HN Books @HNBooksMonth

If I remember correctly, this book not only goes into technical details (skim the TOC in the Internet Archive's copy), but included higher level stuff, particularly a superb and universally useful insight into what distinguished the successful '70s minicomputer vendors: they all did an adequate job of everything essential, from hardware to documentation. E.g. I don't think anyone every bought a DEC computer for the quality and/or price/performance of their disk drives (the RK-05 might be an exception), but their disk offerings were at least adequate (modulo a few goofs when they made their own, long after this book was published).

Computer Engineering: A DEC View of Hardware Systems Design by C. Gordon Bell, J. Craig Mudge, John E. McNamara, and Kenneth H. Olson

(If you're not familiar with the first and last authors, your study of DEC history should fill you in, as cafard notes elsewhere in this thread.)

http://www.amazon.com/Computer-Engineering-Hardware-Systems-...
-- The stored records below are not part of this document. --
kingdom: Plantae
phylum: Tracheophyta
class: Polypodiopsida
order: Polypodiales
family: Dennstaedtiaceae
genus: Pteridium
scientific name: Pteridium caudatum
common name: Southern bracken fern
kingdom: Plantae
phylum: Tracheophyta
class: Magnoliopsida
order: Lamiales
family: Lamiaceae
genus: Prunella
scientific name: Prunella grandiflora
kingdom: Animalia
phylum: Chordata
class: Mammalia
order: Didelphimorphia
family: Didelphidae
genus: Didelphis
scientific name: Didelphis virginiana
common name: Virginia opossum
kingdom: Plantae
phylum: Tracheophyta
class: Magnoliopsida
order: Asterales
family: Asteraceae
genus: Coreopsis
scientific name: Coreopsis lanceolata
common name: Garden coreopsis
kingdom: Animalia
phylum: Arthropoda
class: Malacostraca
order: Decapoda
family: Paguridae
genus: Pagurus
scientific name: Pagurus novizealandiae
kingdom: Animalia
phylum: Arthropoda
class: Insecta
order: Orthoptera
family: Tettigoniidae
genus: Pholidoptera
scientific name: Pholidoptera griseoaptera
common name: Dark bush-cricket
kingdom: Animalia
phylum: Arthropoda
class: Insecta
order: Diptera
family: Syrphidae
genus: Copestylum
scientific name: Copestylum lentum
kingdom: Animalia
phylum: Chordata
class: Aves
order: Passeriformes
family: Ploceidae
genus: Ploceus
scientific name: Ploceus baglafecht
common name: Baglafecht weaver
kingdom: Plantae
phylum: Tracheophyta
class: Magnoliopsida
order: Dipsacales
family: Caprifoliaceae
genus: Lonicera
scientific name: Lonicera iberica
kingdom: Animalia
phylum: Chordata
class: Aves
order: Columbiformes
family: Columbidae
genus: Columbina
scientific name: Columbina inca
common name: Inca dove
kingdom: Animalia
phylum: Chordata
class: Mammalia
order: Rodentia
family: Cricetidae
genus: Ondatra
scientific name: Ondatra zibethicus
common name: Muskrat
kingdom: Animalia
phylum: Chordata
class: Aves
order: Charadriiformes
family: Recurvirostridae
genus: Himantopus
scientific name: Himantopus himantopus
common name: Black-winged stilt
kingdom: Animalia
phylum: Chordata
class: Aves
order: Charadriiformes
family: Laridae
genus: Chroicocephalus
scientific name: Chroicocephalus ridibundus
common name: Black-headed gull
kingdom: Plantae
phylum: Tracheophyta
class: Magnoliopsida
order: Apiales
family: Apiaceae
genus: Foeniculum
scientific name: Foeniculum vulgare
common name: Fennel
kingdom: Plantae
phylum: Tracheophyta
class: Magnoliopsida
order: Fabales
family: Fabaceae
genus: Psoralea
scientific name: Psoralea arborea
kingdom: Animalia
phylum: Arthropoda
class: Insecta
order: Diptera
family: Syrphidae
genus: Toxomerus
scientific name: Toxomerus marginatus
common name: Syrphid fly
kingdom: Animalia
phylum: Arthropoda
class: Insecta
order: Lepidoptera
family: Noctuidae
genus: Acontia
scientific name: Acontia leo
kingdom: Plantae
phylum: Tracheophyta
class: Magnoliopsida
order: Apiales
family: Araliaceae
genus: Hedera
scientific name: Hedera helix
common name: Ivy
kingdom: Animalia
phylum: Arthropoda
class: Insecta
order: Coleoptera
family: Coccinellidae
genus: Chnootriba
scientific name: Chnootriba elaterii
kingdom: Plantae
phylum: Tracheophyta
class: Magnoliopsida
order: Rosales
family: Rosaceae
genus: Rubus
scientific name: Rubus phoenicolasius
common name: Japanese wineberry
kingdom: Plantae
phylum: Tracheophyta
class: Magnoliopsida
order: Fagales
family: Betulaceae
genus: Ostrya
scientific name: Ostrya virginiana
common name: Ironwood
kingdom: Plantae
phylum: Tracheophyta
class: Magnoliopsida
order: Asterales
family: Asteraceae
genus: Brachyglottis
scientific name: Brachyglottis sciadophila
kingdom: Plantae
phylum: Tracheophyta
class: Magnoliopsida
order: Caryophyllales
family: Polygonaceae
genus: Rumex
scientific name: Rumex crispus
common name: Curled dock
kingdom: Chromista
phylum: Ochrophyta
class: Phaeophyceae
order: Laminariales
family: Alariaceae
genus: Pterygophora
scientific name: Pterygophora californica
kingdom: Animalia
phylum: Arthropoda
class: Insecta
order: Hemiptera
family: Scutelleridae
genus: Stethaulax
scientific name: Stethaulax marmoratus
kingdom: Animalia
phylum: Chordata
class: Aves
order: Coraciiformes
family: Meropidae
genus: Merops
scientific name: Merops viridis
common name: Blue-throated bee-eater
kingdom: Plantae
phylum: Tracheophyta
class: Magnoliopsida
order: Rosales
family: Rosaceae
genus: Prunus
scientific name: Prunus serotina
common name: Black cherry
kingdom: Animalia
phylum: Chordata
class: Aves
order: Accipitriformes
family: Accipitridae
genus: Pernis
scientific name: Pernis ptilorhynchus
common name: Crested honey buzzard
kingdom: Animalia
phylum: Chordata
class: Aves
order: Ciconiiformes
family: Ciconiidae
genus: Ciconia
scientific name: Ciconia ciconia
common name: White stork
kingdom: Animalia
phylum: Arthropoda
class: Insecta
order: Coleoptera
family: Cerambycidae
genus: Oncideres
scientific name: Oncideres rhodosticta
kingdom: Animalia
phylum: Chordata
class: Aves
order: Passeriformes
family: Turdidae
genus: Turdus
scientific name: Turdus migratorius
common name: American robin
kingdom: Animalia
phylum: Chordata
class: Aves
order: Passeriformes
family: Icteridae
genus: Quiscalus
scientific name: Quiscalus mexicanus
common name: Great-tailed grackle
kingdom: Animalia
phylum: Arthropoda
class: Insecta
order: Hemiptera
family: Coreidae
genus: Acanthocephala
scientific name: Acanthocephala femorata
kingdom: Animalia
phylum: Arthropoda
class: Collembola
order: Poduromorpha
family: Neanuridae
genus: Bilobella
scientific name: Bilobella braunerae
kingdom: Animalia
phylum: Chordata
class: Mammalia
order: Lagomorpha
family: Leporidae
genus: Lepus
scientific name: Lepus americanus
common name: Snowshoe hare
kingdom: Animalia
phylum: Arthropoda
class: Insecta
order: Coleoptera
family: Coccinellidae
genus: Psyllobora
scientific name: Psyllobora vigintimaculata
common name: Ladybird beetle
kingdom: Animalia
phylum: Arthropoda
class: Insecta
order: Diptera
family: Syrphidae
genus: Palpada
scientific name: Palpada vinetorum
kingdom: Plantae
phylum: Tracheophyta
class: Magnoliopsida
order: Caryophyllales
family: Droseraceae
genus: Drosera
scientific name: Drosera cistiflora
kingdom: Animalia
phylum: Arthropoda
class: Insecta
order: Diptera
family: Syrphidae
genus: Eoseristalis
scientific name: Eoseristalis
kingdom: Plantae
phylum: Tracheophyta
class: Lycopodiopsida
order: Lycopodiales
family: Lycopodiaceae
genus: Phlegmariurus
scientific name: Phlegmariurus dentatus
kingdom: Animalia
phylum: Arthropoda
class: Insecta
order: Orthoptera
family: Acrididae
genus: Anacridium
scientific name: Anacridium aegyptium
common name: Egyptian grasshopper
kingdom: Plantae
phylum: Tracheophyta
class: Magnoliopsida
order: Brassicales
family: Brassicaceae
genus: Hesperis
https://archive.org/details/ComputerEngineeringADecViewOfHar...

⬐ hoggle

Great stuff, thanks a lot!

"all the necessary knowledge was explained from the ground up. All you needed to know was supplied, clearly laid out, not just hints for efficient programming. Basicly, you could rebuild your own computer by reading these books."

This is what I'm trying to recapture with my ARM project. Basically an ARM Cortex M4 is of the same order of complexity as large mini-computer "back in the day" where you could (and often did) learn all the basics of computers from architecture to compiler construction. I realized that I had a tremendous advantage learning about computers because you could put an entire PDP 11 architecture in your head while you were writing code, but you can't so easily do that we even an ATOM version of the Pentium. Combined with a straight forward I/O system that kept to a small number of principles, used repeatedly, and you did not have "needless"[1] complexity getting in the way of learning.

Another good reference for seeing how things were build is "Computer Engineering: A DEC View of Hardware Design" [2] which discusses all sorts of trade offs in computer that once you understand them, things like superscalar execution units make much more sense to you.

[1] It is all useful complexity but before you know what you don't know it is just a wall of confusing concepts and jargon.

[2]http://www.amazon.com/Computer-Engineering-Hardware-Systems-...

⬐ xradionut

I was going to do the same type of project, but use a MIPS chip, however determined that ARM chips are much more available. Could also use FPGA, but that's a little too much abstraction.

⬐ sitkack

You both should use an FPGA, then you have control over the full stack. It is a little bit more work to bootstrap an FPGA system but the effort is worth it.

There are many MIPS cores available http://opencores.org/project,plasma,overview in VHDL and http://opencores.org/project,mips32r1 Verilog .

⬐ ChuckMcM

There is a level of detail where things sort of fall down. And I have fallen into that sticky pit a few times so I am getting better at recognizing it.

On the one hand, it is useful to know everything about the CPU construction, on the other it is efficient to use something with other people helping out.

My current plan is a compromise position, early in the project there are basic concepts on computation, but once the basic concepts are presented they are "mapped" over into an ARM implementation. This takes the reader from "Ok, I get how computers do their thing..." to "Ok, I see how this type of computer does its thing." At the end of the day I felt that both were important concepts, the how, and the how to match with existing practice concepts.

That said, my board design that goes along with this has an FPGA which is there to implement a simple frame buffer. That was before I found the STM32F429 which has its own simple frame buffer, and so I'm digressing at the moment trying to figure out if I should go that route or not. One of the benefits of having the FPGA on board was that for some definition of "easy" you do some stuff in the FPGA, the scare quotes though are there because FPGAs bring their own pile of complexity to the problem and that defeats some of my goals of keeping it only as complex as it needs to be.

⬐ akavel

Do you mean by that, that you're attempting some kind of documentation/description project, by chance? If yes, would you be maybe willing to do the writing in some "open doors" model?